Michael fell to his knees. He screamed in agony and a red light pushed out of his body into hers. Ashlee braced herself for the power to enter her, but the surge that found its way into her body was light and easy for her to handle. She frowned. She certainly didn’t feel more powerful, but maybe that was how it was supposed to work.
Tristan grabbed his head and fell to the ground and did not utter a sound. Ashlee could see the spell that was woven around Tristan start to pulsate, as if it understood she was going to rid Tristan of its impurity. Even in her panic for her beloved, Ashlee couldn’t help but think that the witch who designed it had been particularly devious. At the first sign of its removal, it had been set to kill the victim. Well, she would be faster.
She pooled what little pack magic she had received through her body and raised her hand, willing the power to travel through her body, into her hand, and out toward Tristan.
Then, if she was lucky, she would be able to direct the power over Tristan’s body where the spell ate at him.
Ashlee pushed the power from her body. It exited without too much fuss and Ashlee wondered where the excruciating pain the Aunts had thought would accompany the power transfer was. Tristan’s body absorbed the power and Ashlee thought she heard some gasps from the pack that stood in silence around her circle of stones.

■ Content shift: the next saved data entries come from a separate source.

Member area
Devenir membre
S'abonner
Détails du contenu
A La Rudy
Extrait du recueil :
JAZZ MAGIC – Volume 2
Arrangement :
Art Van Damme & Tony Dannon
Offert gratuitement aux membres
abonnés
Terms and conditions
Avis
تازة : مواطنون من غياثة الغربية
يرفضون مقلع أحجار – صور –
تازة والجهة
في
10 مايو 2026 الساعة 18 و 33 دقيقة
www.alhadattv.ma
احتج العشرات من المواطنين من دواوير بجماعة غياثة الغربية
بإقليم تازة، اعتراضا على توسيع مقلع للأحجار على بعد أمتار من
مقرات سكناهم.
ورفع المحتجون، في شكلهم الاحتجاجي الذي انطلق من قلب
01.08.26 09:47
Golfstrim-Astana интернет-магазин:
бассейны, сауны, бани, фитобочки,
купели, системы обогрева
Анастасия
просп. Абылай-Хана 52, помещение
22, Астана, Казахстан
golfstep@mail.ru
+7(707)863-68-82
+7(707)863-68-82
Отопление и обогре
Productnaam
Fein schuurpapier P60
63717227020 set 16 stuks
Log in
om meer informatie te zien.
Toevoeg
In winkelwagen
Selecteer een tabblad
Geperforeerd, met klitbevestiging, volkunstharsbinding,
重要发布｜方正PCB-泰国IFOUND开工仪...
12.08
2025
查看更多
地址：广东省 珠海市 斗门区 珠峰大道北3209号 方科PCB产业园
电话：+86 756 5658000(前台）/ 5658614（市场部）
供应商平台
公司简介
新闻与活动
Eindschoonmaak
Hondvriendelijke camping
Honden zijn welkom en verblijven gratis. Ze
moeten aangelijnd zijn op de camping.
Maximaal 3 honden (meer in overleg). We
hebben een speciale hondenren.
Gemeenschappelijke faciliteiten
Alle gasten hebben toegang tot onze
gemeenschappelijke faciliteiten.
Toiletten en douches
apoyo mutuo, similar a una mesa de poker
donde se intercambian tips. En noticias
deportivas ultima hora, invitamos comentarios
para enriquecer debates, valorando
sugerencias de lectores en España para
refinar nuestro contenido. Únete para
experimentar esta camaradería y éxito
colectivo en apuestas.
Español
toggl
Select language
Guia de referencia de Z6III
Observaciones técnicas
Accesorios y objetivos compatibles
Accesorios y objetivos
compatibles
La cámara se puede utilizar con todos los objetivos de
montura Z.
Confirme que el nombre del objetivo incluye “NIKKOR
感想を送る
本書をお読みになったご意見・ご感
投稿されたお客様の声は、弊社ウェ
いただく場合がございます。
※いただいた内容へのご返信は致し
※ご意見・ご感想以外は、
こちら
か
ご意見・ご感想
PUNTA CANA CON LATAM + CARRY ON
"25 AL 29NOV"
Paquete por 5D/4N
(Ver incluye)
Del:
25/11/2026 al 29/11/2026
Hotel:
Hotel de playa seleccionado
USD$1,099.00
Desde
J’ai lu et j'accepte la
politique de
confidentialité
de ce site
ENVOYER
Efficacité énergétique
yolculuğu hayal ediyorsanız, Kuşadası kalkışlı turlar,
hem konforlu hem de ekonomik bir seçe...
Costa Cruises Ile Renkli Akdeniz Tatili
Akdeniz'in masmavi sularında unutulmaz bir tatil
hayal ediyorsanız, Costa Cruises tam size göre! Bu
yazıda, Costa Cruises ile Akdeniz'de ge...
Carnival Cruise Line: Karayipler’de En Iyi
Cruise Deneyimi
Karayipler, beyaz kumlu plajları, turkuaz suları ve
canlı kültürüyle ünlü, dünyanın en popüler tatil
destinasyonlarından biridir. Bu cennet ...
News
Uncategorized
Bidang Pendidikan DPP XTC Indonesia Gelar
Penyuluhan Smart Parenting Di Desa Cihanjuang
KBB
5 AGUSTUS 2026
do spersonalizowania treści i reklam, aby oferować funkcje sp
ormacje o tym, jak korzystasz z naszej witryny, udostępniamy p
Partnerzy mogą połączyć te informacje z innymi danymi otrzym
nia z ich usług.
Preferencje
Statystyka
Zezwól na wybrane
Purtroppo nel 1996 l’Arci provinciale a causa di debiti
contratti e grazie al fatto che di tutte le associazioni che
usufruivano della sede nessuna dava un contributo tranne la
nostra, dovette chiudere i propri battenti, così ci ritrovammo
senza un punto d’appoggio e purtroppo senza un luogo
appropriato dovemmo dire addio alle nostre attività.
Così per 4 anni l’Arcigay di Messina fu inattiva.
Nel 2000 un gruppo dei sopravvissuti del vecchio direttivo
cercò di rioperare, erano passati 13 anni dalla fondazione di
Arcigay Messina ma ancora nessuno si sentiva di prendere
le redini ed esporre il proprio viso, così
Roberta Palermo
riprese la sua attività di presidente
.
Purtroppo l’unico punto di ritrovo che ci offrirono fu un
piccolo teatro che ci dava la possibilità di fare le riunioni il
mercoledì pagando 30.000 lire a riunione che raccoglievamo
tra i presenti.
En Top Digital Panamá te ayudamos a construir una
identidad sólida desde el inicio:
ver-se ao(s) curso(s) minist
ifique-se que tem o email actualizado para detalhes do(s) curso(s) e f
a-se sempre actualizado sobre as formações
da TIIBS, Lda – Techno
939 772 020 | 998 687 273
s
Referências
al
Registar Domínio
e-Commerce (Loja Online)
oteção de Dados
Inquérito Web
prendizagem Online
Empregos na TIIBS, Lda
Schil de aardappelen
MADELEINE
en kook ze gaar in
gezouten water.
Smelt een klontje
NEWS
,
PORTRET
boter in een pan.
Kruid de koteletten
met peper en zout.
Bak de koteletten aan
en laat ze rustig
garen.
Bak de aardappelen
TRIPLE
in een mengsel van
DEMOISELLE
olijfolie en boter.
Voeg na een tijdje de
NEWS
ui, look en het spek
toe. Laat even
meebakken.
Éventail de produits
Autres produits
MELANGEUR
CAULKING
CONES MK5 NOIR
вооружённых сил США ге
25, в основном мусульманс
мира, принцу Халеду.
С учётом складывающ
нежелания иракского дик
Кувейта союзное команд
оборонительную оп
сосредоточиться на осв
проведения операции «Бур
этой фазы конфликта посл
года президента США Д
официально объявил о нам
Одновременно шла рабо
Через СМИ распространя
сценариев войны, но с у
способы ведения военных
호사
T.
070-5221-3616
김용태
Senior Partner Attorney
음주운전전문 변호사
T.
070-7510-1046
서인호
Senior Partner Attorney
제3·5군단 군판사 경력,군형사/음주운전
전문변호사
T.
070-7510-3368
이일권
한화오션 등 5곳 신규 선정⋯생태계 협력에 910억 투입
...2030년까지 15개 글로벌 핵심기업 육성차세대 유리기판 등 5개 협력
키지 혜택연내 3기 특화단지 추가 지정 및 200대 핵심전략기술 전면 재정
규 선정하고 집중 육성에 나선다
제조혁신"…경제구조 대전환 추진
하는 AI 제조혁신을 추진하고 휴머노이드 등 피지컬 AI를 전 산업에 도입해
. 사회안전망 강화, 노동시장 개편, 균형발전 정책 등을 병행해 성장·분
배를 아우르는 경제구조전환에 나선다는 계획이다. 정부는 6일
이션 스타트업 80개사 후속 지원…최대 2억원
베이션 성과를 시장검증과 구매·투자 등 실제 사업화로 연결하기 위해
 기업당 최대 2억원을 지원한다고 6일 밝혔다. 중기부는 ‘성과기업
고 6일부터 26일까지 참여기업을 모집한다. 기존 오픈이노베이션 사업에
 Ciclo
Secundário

The spell, a brownish, green color on Tristan’s body, waned a little. Ashlee saw Tristan take a deep breath, relief evident on his beautiful features. He looked up at her from the ground where he lay and opened his mouth to say something. With a wrenched groan, he rolled over, pain once again obvious on his face.
Ashlee shook her hand hard. Where was the power? The power was all gone; she’d passed all of it onto Tristan and it still hadn’t been enough. In front of Ashlee’s eyes, stars appeared. She shook her head to try to clear the sensation but it didn’t help. The sensation increased until she had no choice but to sink to her knees to try to clear the dizziness.